Efek samping yang mungkin terjadi selama penggunaan Clavior antara lain:
1. Gagal ginjal akut
2. Sakit kepala
3. Mual dan muntah
4. Efek centran nervous sistem (misalnya agitasi, halusinasi, kebingungan, delirium, kejang, ensefalopati).

Kontraindikasi
Hipersensitif terhadap Valaciclovir dan acyclovir.

Interaksi Obat
- Peningkatan risiko gagal ginjal dengan obat nefrotoksik (misalnya aminoglikosida, organoplatinum senyawa, media kontras iodinasi, methotrexate, pentamidin, foscarnet, siklosporin, tacrolimus).
- Probenesid dan cimetidine dapat meningkatkan konsentrasi plasma puncak dan AUC acyclovir.

Kategori Kehamilan
Keamanan kehamilan menurut FDA (Badan Pengawas Obat dan Makanan Amerika Serikat) mengkategorikan Clavior kedalam kategori B dengan penjelasan sebagai berikut:

“Studi pada sistem reproduksi binatang percobaan tidak memperlihatkan adanya resiko terhadap janin, tetapi studi terkontrol terhadap wanita hamil belum pernah dilakukan. Atau studi terhadap reproduksi binatang percobaan memperlihatkan adanya efek samping obat (selain penurunan fertilitas) yang tidak diperlihatkan pada studi terkontrol pada wanita hamil trimester I (dan tidak ada bukti mengenai resiko pada trimester berikutnya).”

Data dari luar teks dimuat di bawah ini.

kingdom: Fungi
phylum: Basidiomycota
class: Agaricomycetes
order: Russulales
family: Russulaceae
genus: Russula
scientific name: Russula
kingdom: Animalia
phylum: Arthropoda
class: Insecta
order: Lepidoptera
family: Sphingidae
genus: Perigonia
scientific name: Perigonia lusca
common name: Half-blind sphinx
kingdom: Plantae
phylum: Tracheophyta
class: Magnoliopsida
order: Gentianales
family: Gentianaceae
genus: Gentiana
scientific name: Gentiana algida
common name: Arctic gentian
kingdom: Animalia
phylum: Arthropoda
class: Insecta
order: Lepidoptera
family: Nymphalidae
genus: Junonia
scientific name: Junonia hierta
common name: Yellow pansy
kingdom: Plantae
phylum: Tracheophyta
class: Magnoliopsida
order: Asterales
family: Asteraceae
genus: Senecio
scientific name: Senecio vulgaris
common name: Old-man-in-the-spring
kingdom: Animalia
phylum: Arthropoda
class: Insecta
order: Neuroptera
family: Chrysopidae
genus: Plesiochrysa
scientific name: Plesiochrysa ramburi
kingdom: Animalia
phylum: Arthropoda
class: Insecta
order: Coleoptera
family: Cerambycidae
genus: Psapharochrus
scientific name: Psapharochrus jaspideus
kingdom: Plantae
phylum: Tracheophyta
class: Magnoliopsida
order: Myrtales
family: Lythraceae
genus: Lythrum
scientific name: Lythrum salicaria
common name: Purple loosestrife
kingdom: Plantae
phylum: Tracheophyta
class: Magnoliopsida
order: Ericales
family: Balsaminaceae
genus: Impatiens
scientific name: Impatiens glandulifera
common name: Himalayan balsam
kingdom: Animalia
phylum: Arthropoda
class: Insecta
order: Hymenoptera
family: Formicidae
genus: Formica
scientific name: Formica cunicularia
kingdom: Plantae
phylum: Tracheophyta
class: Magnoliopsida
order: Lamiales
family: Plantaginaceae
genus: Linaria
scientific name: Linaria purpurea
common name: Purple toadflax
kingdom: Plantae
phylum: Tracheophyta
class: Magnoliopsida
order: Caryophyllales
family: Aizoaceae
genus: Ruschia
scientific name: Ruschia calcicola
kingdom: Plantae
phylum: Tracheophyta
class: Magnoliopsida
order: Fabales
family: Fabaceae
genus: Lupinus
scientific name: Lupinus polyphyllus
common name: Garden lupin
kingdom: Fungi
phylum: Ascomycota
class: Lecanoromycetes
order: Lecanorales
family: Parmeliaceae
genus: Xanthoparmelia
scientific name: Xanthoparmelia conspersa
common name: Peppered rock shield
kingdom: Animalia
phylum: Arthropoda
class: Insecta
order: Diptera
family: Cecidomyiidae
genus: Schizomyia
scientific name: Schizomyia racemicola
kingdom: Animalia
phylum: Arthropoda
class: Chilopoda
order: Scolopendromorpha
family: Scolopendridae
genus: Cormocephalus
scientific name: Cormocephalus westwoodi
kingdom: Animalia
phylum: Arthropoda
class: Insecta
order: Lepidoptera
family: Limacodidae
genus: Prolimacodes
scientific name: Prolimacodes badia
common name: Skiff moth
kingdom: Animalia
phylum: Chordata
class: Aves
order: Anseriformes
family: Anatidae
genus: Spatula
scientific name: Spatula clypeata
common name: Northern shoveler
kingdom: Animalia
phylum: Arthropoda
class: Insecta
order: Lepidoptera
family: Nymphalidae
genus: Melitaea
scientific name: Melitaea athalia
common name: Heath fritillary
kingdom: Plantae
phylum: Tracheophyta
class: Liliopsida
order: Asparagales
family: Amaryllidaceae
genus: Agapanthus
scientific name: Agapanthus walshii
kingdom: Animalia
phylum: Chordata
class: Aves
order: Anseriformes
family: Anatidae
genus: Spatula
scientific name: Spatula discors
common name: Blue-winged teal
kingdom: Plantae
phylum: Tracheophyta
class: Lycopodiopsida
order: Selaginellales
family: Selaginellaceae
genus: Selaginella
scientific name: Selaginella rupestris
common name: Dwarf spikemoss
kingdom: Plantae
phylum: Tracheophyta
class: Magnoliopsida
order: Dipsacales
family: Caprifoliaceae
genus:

Penelitian pada hewan tidak selalu bisa dijadikan dasar keamanan pemakaian obat terhadap wanita hamil. Belum adanya penelitian klinis yang memadai dan terkendali dengan baik pada ibu hamil membuat pemakaian obat-obat seperti Clavior selama kehamilan tetap harus dikonsultasikan terlebih dahulu.